One last question, just to satisfy my curiosity, do you ever regret writing, The Threatening Storm: The Case for Invading Iraq, in 2002?

You know it’s something I wrestle with just about every day. I literally was wrong, along with a great many other people, about the weapons-of-mass-destruction threat. I was definitely wrong about it. But there’s a lot of stuff in that book that I think was right, and I think was right on the money. I go back and read the chapters where I talk about the importance of reconstruction, about how horrible everything could be if we did reconstruction wrong. I have a line in there: “We will create as many problems as we solve if we don’t fully commit ourselves to doing this properly.” And I laid out exactly what needed to happen, all the things that we didn’t do.

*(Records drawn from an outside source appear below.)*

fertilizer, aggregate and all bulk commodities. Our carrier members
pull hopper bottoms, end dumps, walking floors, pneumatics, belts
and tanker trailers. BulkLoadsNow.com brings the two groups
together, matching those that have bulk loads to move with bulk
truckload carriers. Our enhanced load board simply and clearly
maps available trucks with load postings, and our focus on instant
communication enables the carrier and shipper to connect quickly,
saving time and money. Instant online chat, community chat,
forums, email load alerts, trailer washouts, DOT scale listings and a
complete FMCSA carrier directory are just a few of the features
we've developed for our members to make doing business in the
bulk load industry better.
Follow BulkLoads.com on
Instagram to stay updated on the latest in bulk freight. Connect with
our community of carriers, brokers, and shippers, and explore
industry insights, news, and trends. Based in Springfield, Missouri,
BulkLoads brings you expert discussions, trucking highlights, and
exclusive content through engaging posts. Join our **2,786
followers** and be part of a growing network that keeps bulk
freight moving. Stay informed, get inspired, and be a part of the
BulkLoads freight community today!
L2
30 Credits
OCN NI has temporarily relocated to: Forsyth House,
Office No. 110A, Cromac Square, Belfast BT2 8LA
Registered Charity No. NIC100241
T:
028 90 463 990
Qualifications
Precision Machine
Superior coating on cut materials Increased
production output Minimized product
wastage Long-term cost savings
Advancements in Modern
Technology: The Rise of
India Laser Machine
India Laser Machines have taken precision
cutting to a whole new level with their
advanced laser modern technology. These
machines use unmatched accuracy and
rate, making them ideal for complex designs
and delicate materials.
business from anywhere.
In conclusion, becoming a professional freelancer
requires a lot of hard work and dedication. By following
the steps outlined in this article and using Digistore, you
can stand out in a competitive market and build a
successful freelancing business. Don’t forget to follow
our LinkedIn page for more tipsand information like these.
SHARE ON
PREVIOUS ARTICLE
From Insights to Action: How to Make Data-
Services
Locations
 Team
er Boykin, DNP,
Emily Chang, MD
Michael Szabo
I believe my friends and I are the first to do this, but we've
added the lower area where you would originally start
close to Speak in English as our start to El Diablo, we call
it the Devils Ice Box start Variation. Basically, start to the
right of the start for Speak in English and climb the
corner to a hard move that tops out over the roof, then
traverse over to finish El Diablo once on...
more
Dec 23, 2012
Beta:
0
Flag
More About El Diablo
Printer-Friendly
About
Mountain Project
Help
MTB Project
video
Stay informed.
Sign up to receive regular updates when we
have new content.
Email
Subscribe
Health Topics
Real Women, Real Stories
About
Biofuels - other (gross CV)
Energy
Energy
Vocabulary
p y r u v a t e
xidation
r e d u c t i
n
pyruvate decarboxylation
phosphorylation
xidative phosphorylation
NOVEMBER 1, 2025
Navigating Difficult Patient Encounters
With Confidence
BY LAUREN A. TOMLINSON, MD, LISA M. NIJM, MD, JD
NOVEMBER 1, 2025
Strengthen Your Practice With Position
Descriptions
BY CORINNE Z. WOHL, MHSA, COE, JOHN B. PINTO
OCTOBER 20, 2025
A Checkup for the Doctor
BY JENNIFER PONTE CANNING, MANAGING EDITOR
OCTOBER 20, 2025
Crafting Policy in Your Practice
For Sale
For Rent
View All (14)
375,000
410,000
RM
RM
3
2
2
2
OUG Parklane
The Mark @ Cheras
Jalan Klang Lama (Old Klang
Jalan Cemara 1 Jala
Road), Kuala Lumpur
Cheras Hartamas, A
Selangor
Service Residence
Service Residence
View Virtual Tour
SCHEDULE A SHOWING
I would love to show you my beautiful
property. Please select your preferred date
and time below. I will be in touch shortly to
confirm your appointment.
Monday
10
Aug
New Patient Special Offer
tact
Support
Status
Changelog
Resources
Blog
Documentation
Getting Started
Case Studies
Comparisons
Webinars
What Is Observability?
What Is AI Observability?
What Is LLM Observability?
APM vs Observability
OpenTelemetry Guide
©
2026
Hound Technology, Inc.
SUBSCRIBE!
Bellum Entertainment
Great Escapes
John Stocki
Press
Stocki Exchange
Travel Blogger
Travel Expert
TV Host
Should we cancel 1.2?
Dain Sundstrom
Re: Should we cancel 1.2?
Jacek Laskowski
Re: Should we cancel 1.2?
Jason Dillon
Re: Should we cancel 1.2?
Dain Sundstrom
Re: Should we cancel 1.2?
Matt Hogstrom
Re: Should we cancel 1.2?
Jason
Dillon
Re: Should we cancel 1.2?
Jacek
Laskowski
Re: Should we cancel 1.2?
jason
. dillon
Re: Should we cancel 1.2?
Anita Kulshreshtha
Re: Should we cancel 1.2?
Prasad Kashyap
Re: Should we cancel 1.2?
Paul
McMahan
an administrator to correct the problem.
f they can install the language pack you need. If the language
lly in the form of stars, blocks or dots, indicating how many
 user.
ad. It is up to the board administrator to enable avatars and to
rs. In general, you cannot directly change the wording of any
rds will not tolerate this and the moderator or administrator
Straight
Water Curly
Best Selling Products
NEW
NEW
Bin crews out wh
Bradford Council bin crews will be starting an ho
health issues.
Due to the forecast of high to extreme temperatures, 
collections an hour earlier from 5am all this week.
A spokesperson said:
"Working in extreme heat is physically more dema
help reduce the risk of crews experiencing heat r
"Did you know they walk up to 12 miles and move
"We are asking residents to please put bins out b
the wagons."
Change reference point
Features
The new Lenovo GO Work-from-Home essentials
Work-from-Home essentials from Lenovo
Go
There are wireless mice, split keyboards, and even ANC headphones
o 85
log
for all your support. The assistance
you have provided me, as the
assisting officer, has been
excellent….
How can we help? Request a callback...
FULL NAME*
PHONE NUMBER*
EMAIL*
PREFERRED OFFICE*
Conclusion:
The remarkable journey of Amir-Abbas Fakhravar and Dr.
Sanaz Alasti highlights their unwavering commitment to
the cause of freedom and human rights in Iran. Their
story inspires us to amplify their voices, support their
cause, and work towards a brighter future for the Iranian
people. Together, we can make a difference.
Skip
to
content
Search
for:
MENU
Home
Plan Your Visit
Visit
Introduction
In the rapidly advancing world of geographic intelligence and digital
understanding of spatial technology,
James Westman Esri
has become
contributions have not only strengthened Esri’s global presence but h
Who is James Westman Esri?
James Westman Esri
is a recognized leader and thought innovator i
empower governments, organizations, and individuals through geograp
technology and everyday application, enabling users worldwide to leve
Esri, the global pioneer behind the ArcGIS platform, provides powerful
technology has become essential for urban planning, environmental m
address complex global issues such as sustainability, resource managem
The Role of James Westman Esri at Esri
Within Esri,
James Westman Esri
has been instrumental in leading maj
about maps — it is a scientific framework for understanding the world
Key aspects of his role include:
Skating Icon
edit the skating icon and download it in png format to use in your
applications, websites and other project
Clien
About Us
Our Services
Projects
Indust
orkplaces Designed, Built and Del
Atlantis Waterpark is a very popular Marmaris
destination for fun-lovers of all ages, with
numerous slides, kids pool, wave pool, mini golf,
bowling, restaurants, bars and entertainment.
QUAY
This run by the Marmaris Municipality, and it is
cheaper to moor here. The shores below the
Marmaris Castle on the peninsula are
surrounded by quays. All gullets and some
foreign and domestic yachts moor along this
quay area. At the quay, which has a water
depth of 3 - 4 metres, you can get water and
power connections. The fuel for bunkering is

So I actually think there’s a lot of stuff in the book that’s smart, that was exactly on the money. But you know I wrestle every day with this question of whether or not the war was the right thing to do. For me, the bottom line, and I’ve said this time and time again, is that given the fact that the weapons-of-mass-destruction threat was not as dangerous as our intelligence community and the other intelligence communities believed it was and that I relied on to make my argument, the only thing that’s out there to justify this war would be getting the reconstruction right, would be creating an Iraq that is stable, that is safer, that is more prosperous than it was under Saddam. If we can do that, then I can look back on it and say, “We may have gone to war for the wrong reasons, but the result turned out to be good.” Unfortunately, I don’t think that’s the result that we’re headed towards. I’m afraid that the result that we’re headed towards in Iraq is that it’s going to be even worse off than it was under Saddam Hussein and we are now starting to see polls where increasing numbers of Iraqis are saying, “The war wasn’t worth it, because the situation today is worse than it was under Saddam.”